Probably because most users would prefer that the sites they visit actually work.

Supporting other embedded languages might be nice, but of course, unless all the major browsers also support the same, sites would have to provide an alternative in javascript for everybody else.

Not supporting javascript at all when it's integrated so deeply into the web, when you will doubtless be able to simply turn it off if you want, seems unreasonable.

For better or worse, the web is becoming a platform for distributing javascript binaries which execute in the browser. Unlike most other platforms, however, at least you can turn it off or view the source or block parts of it if you like.


Every site should be able to function normally without JS. Granted that doesn't necessarily hold true for web apps, but for regular sites they shouldn't lose functionality because somebody has JS disabled (or doesn't have it at all!)


I agree with you. I have js disabled by default and every time I run up against a site that uses client-side templating I find it incredibly annoying - I understand the rationale behind it but it's still annoying how many things tend to break without javascript.

However, you can't design a browser around an expectation of what the web should be like.

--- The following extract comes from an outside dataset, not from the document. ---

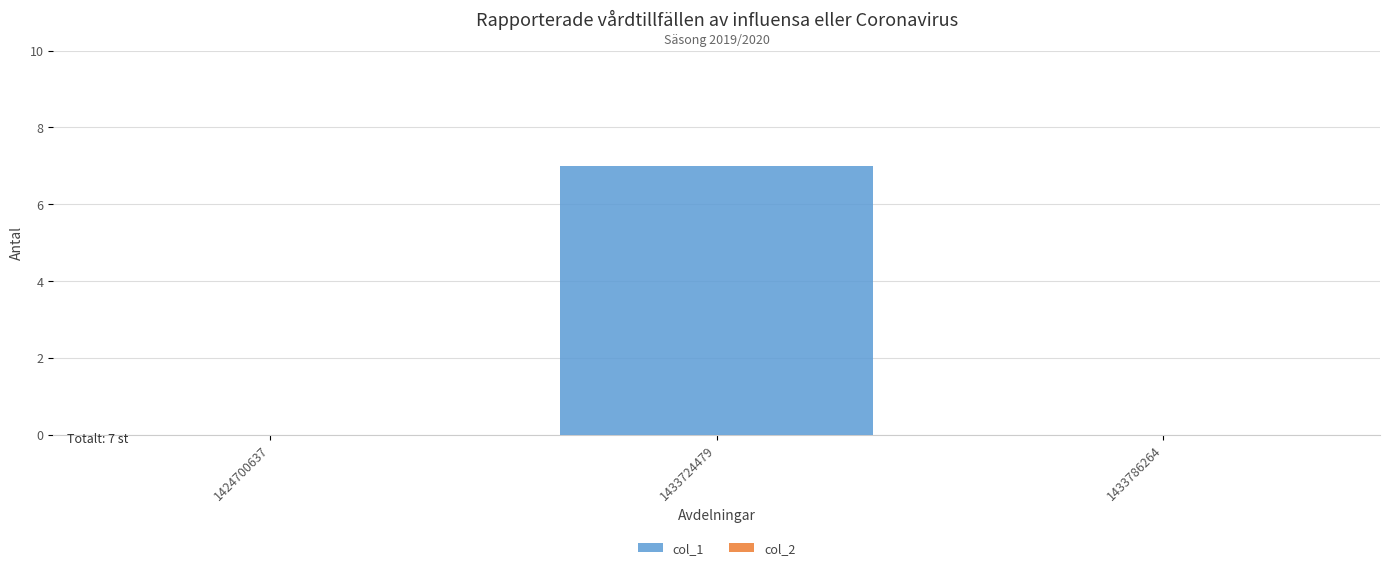

What value does the data have at 1433724479?

7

And anyway, it could be worse. If there were no javascript we would all be complaining about the dominance of VBScript in the browser.


> VBScript

shudder

JS itself isn't bad, it's the misuse which is bad. Subtle JS use should add _extra_ functionality, not _be_ the functionality.

It's funny, I was just having a conversation about JS in freenode #python the other day and we were complaining/discussing the same thing.

The worst is when my browser freezes because of some JS that's too over the top.


I really hope that people start installing and testing against minimal browsers.

Modern browsers are fucking huge. Obviously they do very much more than browsers used to, but most of the time I really am just reading text and I don't want a bad designer's idea of novel UI to get in the way.

Sadly it seems like hundreds of years of design iteration for the printed word are being weakened.